I never imagined those two would meet in the same sentence. But put in the right context, I was surprised to discover it could make sense. For starters, both represent otherworldly notions, whether it is in the cosmic or spiritual sense of the word. They also feature prominently in Chinese mythology. One popular folk story chronicles a forbidden romance between the Weaver Girl (believed to be the star Vega) and Cowherd (the star Altair) who are banished to the opposite ends of a galactic river (Milky Way) while biding their yearly reunion on the 7th day of the 7th lunar month.

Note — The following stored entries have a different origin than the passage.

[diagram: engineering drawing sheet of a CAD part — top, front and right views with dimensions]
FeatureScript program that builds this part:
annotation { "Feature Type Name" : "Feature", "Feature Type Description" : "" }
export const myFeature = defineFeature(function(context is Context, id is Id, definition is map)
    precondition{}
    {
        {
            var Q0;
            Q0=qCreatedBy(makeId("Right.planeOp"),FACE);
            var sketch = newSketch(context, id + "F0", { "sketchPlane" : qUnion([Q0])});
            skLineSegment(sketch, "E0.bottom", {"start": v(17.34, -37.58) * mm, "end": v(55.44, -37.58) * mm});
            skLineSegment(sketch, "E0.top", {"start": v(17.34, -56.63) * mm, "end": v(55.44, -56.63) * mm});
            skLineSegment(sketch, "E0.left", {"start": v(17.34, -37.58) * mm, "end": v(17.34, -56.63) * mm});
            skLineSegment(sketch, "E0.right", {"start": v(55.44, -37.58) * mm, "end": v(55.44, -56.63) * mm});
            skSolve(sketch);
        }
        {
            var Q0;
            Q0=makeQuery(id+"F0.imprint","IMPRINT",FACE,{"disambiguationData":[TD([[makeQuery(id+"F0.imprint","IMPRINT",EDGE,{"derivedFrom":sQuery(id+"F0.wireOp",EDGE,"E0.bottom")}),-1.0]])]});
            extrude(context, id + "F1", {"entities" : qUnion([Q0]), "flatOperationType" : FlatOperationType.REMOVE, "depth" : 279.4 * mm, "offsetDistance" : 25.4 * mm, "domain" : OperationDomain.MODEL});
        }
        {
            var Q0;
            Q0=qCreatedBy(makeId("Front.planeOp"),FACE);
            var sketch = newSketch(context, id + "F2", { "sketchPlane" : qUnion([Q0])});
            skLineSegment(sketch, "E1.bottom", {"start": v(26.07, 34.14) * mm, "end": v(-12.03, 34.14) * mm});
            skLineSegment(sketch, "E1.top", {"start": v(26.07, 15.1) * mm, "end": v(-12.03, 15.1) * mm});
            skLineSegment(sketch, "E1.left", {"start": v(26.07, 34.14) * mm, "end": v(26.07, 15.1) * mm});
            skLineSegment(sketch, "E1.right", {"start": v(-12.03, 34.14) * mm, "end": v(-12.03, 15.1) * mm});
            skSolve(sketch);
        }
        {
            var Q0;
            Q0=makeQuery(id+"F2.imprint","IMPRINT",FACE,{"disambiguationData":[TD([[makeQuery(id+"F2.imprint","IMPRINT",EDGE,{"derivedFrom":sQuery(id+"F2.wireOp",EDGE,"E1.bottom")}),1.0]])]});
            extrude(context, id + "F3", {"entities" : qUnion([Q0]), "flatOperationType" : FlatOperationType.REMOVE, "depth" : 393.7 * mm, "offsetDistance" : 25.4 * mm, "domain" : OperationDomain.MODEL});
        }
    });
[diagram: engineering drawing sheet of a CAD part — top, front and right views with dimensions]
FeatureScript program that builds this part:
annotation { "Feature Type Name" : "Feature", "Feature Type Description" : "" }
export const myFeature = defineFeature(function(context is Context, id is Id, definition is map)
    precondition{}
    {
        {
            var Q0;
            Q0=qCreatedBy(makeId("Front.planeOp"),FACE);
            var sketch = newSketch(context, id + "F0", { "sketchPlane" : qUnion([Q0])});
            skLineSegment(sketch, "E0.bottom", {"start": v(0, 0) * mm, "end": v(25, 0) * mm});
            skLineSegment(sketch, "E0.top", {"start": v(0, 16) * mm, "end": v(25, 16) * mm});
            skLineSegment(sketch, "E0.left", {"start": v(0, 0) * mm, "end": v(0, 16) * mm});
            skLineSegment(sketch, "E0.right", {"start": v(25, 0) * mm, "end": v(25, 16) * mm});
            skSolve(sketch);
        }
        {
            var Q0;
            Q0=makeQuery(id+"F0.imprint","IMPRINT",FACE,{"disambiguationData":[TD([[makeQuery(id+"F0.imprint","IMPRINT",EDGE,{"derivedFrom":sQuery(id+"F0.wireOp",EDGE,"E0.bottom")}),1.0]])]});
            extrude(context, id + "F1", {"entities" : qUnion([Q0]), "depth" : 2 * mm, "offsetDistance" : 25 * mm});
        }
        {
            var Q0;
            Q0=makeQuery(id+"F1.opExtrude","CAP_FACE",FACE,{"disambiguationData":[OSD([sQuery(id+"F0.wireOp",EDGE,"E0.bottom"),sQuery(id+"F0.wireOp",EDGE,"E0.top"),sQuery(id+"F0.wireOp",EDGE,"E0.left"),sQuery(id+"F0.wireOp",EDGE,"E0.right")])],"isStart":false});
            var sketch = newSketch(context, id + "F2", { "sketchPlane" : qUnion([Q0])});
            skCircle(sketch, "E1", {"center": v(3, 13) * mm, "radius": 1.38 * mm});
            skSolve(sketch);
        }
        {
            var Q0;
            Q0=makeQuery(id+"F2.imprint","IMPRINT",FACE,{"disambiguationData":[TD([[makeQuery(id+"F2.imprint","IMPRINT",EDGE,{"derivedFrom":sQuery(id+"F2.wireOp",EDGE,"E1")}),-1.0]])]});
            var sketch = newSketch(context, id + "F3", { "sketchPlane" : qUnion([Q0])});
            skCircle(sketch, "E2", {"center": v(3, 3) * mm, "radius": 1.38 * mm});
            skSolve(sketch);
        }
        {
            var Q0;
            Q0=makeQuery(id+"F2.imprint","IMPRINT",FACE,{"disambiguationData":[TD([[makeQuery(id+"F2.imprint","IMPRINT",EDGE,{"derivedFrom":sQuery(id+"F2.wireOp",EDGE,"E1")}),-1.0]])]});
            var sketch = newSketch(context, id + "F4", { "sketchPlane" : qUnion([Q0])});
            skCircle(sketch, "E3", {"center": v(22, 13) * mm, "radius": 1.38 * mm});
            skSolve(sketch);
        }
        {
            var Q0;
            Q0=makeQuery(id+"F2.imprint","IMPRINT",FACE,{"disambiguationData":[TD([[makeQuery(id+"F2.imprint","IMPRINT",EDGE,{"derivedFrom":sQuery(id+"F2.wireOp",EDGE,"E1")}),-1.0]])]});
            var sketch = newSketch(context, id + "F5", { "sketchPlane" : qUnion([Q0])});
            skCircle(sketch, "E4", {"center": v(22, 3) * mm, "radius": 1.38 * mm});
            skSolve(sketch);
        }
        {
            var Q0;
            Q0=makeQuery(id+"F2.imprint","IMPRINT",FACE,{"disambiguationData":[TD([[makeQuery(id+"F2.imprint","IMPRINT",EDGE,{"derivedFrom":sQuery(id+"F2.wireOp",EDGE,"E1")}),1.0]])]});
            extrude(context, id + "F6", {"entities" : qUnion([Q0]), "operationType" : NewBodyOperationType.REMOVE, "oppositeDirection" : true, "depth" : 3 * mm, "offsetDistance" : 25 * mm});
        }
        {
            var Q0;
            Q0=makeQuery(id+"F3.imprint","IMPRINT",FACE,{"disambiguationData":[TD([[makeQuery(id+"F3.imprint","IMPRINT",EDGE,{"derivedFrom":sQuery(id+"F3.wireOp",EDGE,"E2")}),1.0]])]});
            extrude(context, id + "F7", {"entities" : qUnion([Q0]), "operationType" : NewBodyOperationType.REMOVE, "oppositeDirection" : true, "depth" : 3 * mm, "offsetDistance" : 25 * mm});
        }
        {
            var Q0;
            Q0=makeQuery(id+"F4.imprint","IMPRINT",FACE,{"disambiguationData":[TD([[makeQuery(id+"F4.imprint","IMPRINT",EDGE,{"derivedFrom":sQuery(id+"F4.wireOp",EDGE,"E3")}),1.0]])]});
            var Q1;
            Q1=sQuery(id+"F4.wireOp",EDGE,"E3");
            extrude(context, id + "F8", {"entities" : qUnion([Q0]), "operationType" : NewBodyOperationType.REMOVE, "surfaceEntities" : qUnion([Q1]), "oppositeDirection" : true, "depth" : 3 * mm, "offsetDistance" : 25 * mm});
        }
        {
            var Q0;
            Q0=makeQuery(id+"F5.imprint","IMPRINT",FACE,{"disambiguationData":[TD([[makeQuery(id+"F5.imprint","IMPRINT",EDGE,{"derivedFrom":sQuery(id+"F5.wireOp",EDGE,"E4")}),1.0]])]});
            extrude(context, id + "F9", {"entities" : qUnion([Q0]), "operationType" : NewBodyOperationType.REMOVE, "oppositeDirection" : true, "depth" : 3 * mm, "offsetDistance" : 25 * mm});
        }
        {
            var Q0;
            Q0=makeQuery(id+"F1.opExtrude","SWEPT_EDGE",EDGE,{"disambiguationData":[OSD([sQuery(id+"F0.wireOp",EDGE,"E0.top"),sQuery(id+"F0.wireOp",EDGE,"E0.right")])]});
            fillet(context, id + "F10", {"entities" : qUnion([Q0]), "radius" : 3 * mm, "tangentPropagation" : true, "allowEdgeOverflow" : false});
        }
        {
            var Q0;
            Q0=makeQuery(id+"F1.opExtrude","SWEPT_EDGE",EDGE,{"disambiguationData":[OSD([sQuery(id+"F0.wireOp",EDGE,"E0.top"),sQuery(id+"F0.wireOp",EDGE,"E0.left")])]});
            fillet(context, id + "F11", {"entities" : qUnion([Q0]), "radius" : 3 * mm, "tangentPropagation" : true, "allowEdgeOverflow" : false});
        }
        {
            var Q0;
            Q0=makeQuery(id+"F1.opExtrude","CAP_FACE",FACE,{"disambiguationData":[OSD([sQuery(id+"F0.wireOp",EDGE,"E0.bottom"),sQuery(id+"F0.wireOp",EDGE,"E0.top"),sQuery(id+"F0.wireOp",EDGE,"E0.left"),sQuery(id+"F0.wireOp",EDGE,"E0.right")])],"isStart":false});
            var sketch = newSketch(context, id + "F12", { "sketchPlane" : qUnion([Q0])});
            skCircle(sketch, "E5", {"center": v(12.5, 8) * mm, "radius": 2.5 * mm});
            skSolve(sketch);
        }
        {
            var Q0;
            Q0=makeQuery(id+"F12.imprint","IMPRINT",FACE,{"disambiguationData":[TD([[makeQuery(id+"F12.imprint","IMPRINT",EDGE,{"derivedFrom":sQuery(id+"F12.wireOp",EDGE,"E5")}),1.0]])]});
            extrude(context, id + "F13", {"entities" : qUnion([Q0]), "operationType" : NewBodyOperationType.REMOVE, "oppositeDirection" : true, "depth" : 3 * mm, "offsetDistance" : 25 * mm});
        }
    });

Known as Qixi Festival, this is the Chinese equivalent of Valentine’s Day when singles visit local temples to pray for luck in their love lives. As fate would have it, my partner and I crossed paths with these two entities while hiking along a certain jungle route near Xindian, the southernmost suburb of Taipei city.
On day eight of our travels in this island nation, or what K quite aptly summed up as “Eat Sleep Hike Taiwan”, we sat shoulder-to-awkward-shoulder with four strangers in a gondola as it floated up the mountain towards Maokong. Most tourists go there to savour Tie Guan Yin tea or to visit the nearby Taipei Zoo, but the area is also home to a network of hiking trails. We were headed for a certain Yinhe Cave, but the significance of its name only dawned on me later.
The trail started off as a series of steps behind a teahouse, but the path gradually faded as it merged into dense wilderness. Our battle with overgrown knee-high jungle grass and feisty blood-sucking mosquitoes was, as K joked, not unlike the dreaded outfield expeditions during his national service. If not for a thoughtful someone who had spray painted the directions on rocks, we might have completely bypassed the Yinhe Cave Waterfall.
Yinhe actually translates directly to “silver stream”, referring to the slim waterfall that lopes gracefully over the cliff face. It could also mean “milky way”, the silverish band in the sky formed by billions of stars. From a certain angle, I imagine the spray of water droplets could resemble the scattering of stars in a galaxy. I was told the falls were more impressive after a heavy rainfall, but it was what laid beyond the falling stars that I was more curious about.
Built in 1914, Yinhe Cave temple has only been renovated once in the 1950s but has stood the test of time for more than a century. I have been to many temples, but this setting is most unique. Carved into a sheer rock face, the narrow cave-like interior housed a small prayer hall where an altar with many figurines stood. K recognised them to be different manifestations of Guan Yin, the bodhisattva of compassion who is revered by Buddhists in this part of the world as the Goddess of Mercy. A signboard above the altar bore the Chinese idiom “别有洞天” which plays on the Chinese character of “cave” and is used to describe a place of extraordinary beauty. Indeed an apt expression.
At the far end of the cave, we found a large statue of Lü Dong Bin, the most prominent of eight immortals from a popular Chinese legend and worshipped by Taoists. Apparently it was not unusual for most places of worship in Taiwan to combine the major religions of Buddhism, Taoism and folk religion under the same roof. I was not a pious person, and neither did I typically linger long at religious sites on my travels, but this quiet and peaceful shrine made me feel almost zen-like.
In another forty-eight hours, I would be at my desk replying week-old emails and wishing I was back in this spiritual space. As if reading my thoughts, K leaned in slowly and half-whispered ‘Time to go.’ He too, it seemed, was afraid to break the sacred silence and stillness around us.